El señor Brook tuvo una rápida premonición. Su instinto le advirtió que no siguiera. Pero su amor al orden, su conciencia, le hicieron preguntar:

—¿Y el padre de los otros dos?

Madame Zilensky se llevó la mano a la nuca y se levantó el pelo corto y erizado. Su rostro estaba soñoliento y durante unos minutos no contestó. Luego dijo amablemente:

—Boris es de un polaco que tocaba el flautín.

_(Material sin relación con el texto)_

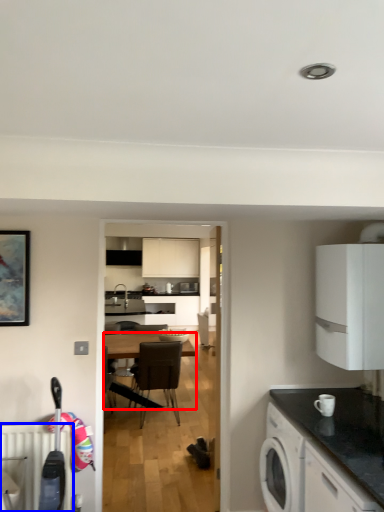
Question: Among these objects, which one is nearest to the camera, desk (highlighted by a red box) or radiator (highlighted by a blue box)?

Choices:
 (A) desk
 (B) radiator

Answer: (B)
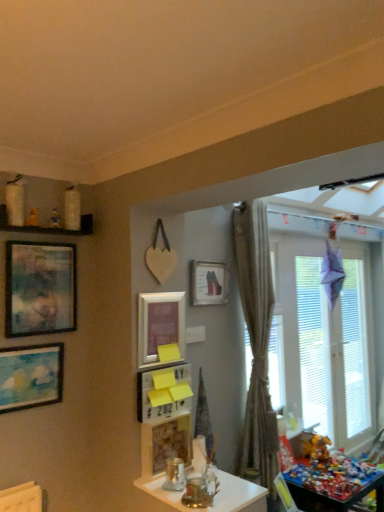
Image resolution: width=384 pixels, height=512 pixels. Identify the location of free space above translucent glass table at center, the first table positioned from the left (from a real-world perspective). (196, 482).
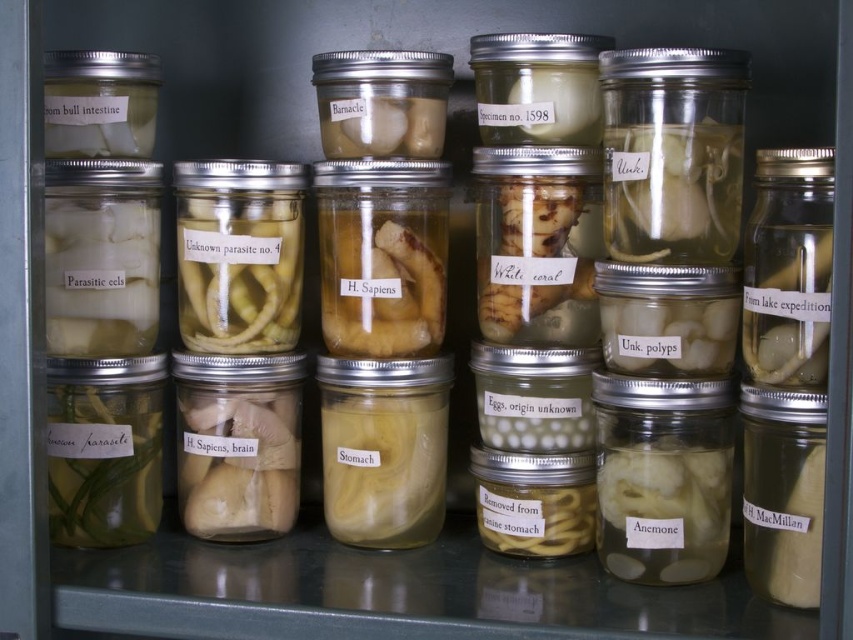
You are a researcher in the lab looking at the jars. You need to retrieve a jar located at point A and point B. Point A is at coordinates point (257, 465) and point B is at point (637, 320). Which point is closer to you?

Point A at coordinates point (257, 465) is closer to you than point B at point (637, 320) because it is further to the viewer according to the description.

You are a researcher in a lab looking at the jars. You need to retrieve the white soft brain at center and the translucent gelatinous polyps at center. Which jar is located to the left of the other?

The white soft brain at center is to the left of the translucent gelatinous polyps at center.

—¿Y Sigmund? —preguntó luego. El señor Brook miró su escritorio ordenado, con la pila de ejercicios corregidos, los tres lápices bien afilados, el elegante pisapapeles de marfil. Cuando levantó la vista hacia Madame Zilensky, esta pensaba con esfuerzo. Miró alrededor por las esquinas de la habitación, los párpados bajos y la mandíbula moviéndose de un lado a otro. Finalmente, dijo:

—¿Hablábamos del padre de Sigmund?

—Bueno, no —dijo el señor Brook—. No hace falta que hablemos de ello.

Madame Zilensky contestó con voz a un tiempo orgullosa y terminante:

—Era un compatriota.

Al señor Brook realmente no le importaba la cosa. No tenía prejuicios; la gente se podía casar diecisiete veces y tener hijos chinos por lo que a él le tocaba. Pero había algo en la conversación con Madame Zilensky que le molestaba. Comprendió de repente. Los niños no se parecían en nada a Madame Zilensky pero eran iguales entre sí, y, teniendo padres diferentes, el señor Brook pensó que la semejanza era asombrosa.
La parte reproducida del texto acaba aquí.